#### Exercise passage:
A Farmington family is coming to grips with the death of their 28-year-old son, who was stabbed to death just days before finishing a bicycle trip down the East Coast, family members said.
Kevin Adorno, 28, of Unionville, had stopped to buy food and charge his phone at a McDonald's restaurant on U.S. Route 1 in Vero Beach, Florida, when he was stabbed around 9:30 p.m. Monday, according to police.

Authorities have identified his attacker as 59-year-old Rene Herrera Cruz, a homeless man who had recently arrived in Vero Beach from Miami, according to the arrest affidavit.

Cruz told police he was in the parking lot when a motorcycle pulled up near him. According to the affidavit, "Cruz had felt as if people kept watching him" so he moved to a different area and took a filet knife from his backpack.

He told police a man sitting in the restaurant near Adorno kept looking at him, making him nervous.

When Adorno went outside to use his cellphone, Cruz thought Adorno was taking pictures of him and "directing people to go after him," according to the affidavit.

Adorno was walking near the drive-thru lanes in Cruz's direction, and Cruz pulled the knife as Adorno approached, the affidavit says.

Police said Adorno spotted the knife and ran, but Cruz attacked.

"He's going in cardiac arrest, please," a witness is heard begging dispatchers in the 911 call. "He got stabbed in the heart. It was an attack, please."

#### Available data:
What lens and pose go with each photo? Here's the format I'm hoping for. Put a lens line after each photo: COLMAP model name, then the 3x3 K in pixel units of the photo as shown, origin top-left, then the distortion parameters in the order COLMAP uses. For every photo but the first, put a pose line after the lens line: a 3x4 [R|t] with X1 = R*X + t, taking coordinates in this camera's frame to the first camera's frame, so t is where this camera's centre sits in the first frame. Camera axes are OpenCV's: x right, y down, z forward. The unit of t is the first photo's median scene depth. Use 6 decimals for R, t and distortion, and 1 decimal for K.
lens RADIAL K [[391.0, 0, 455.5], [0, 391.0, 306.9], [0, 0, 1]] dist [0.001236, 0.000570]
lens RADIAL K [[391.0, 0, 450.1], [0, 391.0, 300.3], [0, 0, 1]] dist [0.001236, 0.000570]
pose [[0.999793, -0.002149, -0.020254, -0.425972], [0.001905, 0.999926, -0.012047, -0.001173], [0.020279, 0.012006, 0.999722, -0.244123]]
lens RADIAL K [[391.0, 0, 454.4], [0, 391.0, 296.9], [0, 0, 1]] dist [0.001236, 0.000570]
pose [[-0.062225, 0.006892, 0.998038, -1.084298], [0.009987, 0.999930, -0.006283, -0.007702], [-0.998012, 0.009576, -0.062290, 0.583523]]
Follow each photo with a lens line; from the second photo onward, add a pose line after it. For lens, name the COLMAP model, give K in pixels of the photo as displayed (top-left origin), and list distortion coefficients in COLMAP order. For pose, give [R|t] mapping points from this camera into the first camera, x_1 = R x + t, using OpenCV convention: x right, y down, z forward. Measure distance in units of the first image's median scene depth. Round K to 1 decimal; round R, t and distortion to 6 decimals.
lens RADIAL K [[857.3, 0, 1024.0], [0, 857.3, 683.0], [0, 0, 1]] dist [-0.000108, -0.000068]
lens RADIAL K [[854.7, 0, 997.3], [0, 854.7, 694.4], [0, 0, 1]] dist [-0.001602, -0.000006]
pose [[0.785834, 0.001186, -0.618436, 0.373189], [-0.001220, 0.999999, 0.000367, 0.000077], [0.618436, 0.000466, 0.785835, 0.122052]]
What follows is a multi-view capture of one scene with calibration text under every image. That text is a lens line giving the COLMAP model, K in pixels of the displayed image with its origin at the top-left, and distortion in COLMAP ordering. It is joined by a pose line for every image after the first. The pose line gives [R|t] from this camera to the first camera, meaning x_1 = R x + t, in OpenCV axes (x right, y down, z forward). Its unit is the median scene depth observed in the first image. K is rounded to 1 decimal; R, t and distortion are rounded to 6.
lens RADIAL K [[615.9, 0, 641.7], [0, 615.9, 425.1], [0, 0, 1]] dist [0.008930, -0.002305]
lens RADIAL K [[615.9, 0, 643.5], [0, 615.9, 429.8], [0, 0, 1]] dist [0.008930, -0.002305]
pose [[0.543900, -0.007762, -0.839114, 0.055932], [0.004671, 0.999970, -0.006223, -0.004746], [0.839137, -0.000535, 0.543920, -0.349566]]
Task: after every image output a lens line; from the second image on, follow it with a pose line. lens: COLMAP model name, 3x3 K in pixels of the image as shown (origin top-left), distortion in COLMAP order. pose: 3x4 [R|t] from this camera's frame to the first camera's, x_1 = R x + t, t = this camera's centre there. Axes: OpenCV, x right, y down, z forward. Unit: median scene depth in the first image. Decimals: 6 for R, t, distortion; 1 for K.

#### Exercise details:
Duplicate the part of the Vero Beach stabbing news article starting at "Kevin Adorno, 28, of" and ending at "making him nervous.".

#### Solution for this exercise:
Kevin Adorno, 28, of Unionville, had stopped to buy food and charge his phone at a McDonald's restaurant on U.S. Route 1 in Vero Beach, Florida, when he was stabbed around 9:30 p.m. Monday, according to police.

Authorities have identified his attacker as 59-year-old Rene Herrera Cruz, a homeless man who had recently arrived in Vero Beach from Miami, according to the arrest affidavit.

Cruz told police he was in the parking lot when a motorcycle pulled up near him. According to the affidavit, "Cruz had felt as if people kept watching him" so he moved to a different area and took a filet knife from his backpack.

He told police a man sitting in the restaurant near Adorno kept looking at him, making him nervous.